Une aiguille dans une meule de foin

Débusquer les pêcheurs qui utilisent des chiens ou des chats n’est pas une mince affaire. Les abords de l’île s’étalent en effet sur 2000 Km² et les moyens nautiques et aériens ne permettent bien évidemment pas de surveiller constamment la zone. Toutefois, il se pourrait que le terrain d’action des criminels soit en fait assez restreint. Les enquêteurs pensent que ce type de pêche est pratiqué sur de petites embarcations ou depuis la terre. C’est pourquoi le parquet de Saint-Denis a demandé aux brigades terrestres d’être particulièrement vigilantes. Après 24 heures d’opération, aucun coupable n’a été appréhendé. Le substitut du procureur est toutefois déterminé à trouver les auteurs de ces pêches sauvages et à mettre fin au scandale: « S’il le faut, je réquisitionnerais des hélicoptères banalisés », a déclaré au Journal de l'île Frédéric Almendros.

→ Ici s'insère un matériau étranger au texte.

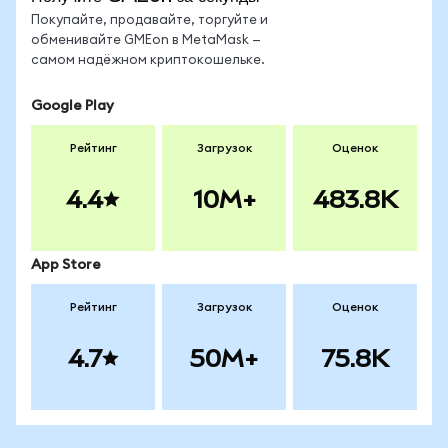
Покупайте, продавайте, торгуйте и
обменивайте GMEon в MetaMask —
самом надёжном криптокошельке.
Google Play
Рейтинг
Загрузок
Оценок
4.4
10M+
483.8K
App Store
Рейтинг
Загрузок
Оценок
4.7
50M+
75.8K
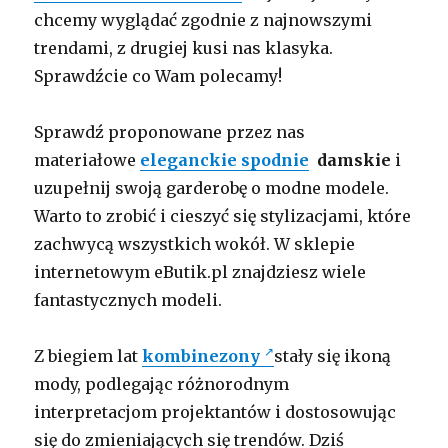
chcemy wyglądać zgodnie z najnowszymi
trendami, z drugiej kusi nas klasyka.
Sprawdźcie co Wam polecamy!
Sprawdź proponowane przez nas
materiałowe
eleganckie spodnie
damskie
i
uzupełnij swoją garderobę o modne modele.
Warto to zrobić i cieszyć się stylizacjami, które
zachwycą wszystkich wokół. W sklepie
internetowym eButik.pl znajdziesz wiele
fantastycznych modeli.
Z biegiem lat
kombinezony
stały się ikoną
mody, podlegając różnorodnym
interpretacjom projektantów i dostosowując
się do zmieniających się trendów. Dziś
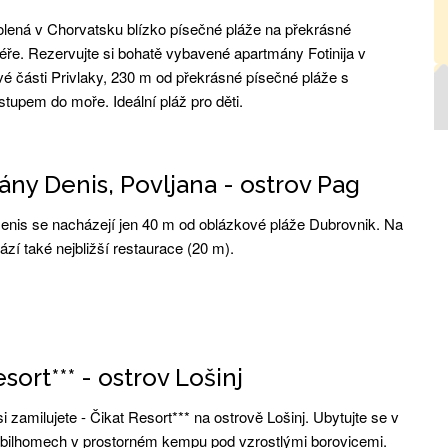
lená v Chorvatsku blízko písečné pláže na překrásné
iéře. Rezervujte si bohatě vybavené apartmány Fotinija v
vé části Privlaky, 230 m od překrásné písečné pláže s
tupem do moře. Ideální pláž pro děti.
ny Denis, Povljana - ostrov Pag
nis se nacházejí jen 40 m od oblázkové pláže Dubrovnik. Na
ází také nejbližší restaurace (20 m).
sort*** - ostrov Lošinj
si zamilujete - Čikat Resort*** na ostrově Lošinj. Ubytujte se v
ilhomech v prostorném kempu pod vzrostlými borovicemi.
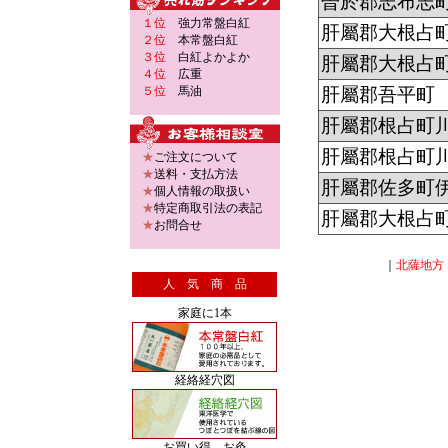
曽於郡志布志
１位
強力常盤白紅
肝屬郡大根占
２位
本常盤白紅
３位
白紅よかよか
肝屬郡大根占
４位
広重
５位
馬油
肝屬郡吾平町
肝屬郡根占町
肝屬郡根占町
★
ご注文について
★
送料・支払方法
肝屬郡佐多町
★
個人情報の取扱い
★
特定商取引法の表記
肝屬郡大根占
★
お問合せ
｜
北薩地方
人 気 商 品
家庭に1本
経絡経穴図
お買い得 お灸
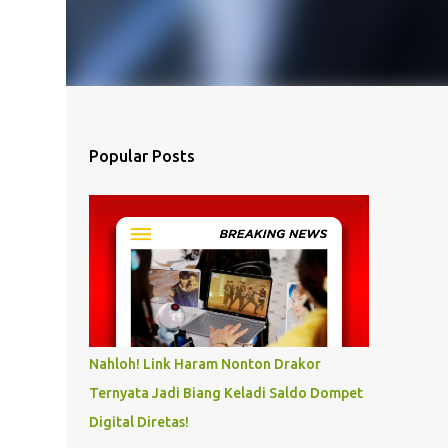
Popular Posts
Nahloh! Link Haram Nonton Drakor
Ternyata Jadi Biang Keladi Saldo Dompet
Digital Diretas!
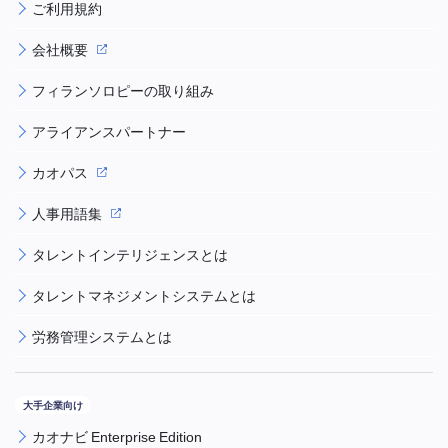
ご利用規約
会社概要
フィランソロピーの取り組み
アライアンスパートナー
カオパス
人事用語集
タレントインテリジェンスとは
タレントマネジメントシステムとは
労務管理システムとは
カオナビ Enterprise Edition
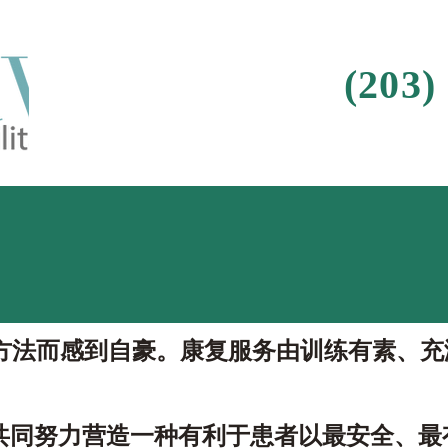
(203)
后
方法而感到自豪。康复服务由训练有素、充
工作人员共同努力营造一种有利于患者以最安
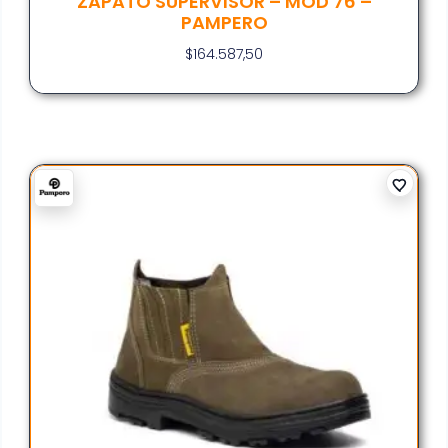
ZAPATO SUPERVISOR – MOD 76 –
PAMPERO
$
164.587,50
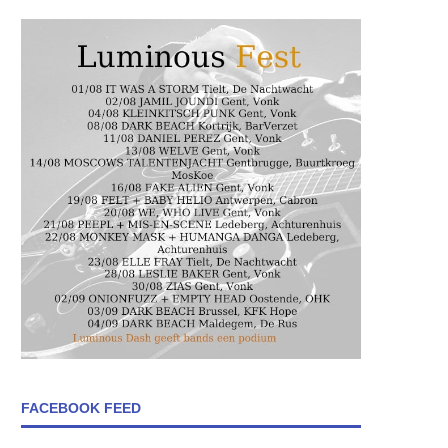
FACEBOOK FEED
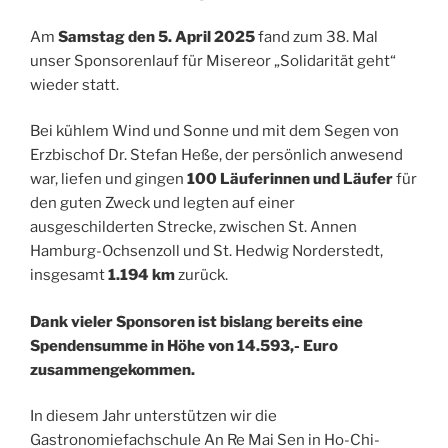
Am
Samstag den 5. April 2025
fand zum 38. Mal
unser Sponsorenlauf für Misereor „Solidarität geht“
wieder statt.
Bei kühlem Wind und Sonne und mit dem Segen von
Erzbischof Dr. Stefan Heße, der persönlich anwesend
war, liefen und gingen
100 Läuferinnen und Läufer
für
den guten Zweck und legten auf einer
ausgeschilderten Strecke, zwischen St. Annen
Hamburg-Ochsenzoll und St. Hedwig Norderstedt,
insgesamt
1.194 km
zurück.
Dank vieler Sponsoren ist bislang bereits eine
Spendensumme in Höhe von 14.593,- Euro
zusammengekommen.
In diesem Jahr unterstützen wir die
Gastronomiefachschule An Re Mai Sen in Ho-Chi-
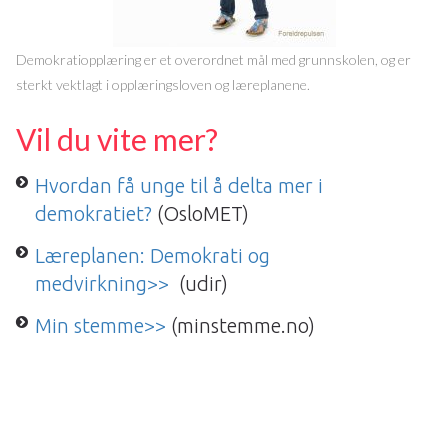
Demokratiopplæring er et overordnet mål med grunnskolen, og er
sterkt vektlagt i opplæringsloven og læreplanene.
Vil du vite mer?
Hvordan få unge til å delta mer i
demokratiet?
(OsloMET)
Læreplanen: Demokrati og
medvirkning>>
(udir)
Min stemme>>
(minstemme.no)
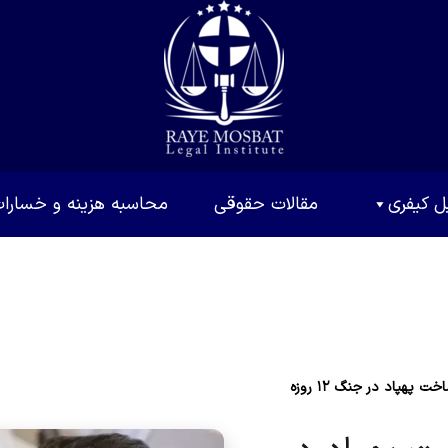
ل کیفری
مقالات حقوقی
محاسبه هزینه و خسارا
پهپاد در جنگ ۱۲ روزه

Trois mois de prison avec sursis

Bien que les enquêteurs réunionnais ne soient pas parvenus a affirmer clairement que le chiot retrouvé fin juillet dans une ravine de Sainte-Marie avait servi d’appât pour des requins, l’homme interpellé suite à cette découverte a été condamné vendredi dernier à trois mois de prison avec sursis et 5000 euros d’amende. Motif : actes de cruauté envers un animal domestique. Le jeune chien avait été retrouvé les pattes et les babine percées d’hameçons. Niant avoir voulu s’en servir pour attirer les squales, le prévenu a invoqué « un piège confectionné avec des hameçons pour protéger ses poules ». Marié à une enseignante et père de trois enfants, il n’était pas jusque là connu des services de police. Le tribunal a donc été clément, alors que le parquet avait réclamé un mois de prison ferme. La SPA de La Réunion s’était portée partie civile. L’association espère que « cette condamnation fera réfléchir ceux qui utilisent ces pratiques d’un autre âge ». Malgré le faisceau d’indices conduisant à l’interpellation de cet homme (matériel de pêche et mâchoire de requin retrouvés chez lui suite à une perquisition), l'individu n’a pas été condamné pour les faits dont il était soupçonné. Il n’empêche, pour le substitut du procureur Frédéric Almendros, cité dans le Journal de l’île, « nul doute que le jeune chiot a fait l’expérience d’une tentative maladroite (…) Ces faits correspondent à une réalité. La pêche au requin avec appâts vivants existe à la Réunion, même si ce genre de pratique est marginale. Elle jette l’opprobre sur tous les Réunionnais. C’est le tourisme, la société et l’inconscient collectif qui sont touchés ».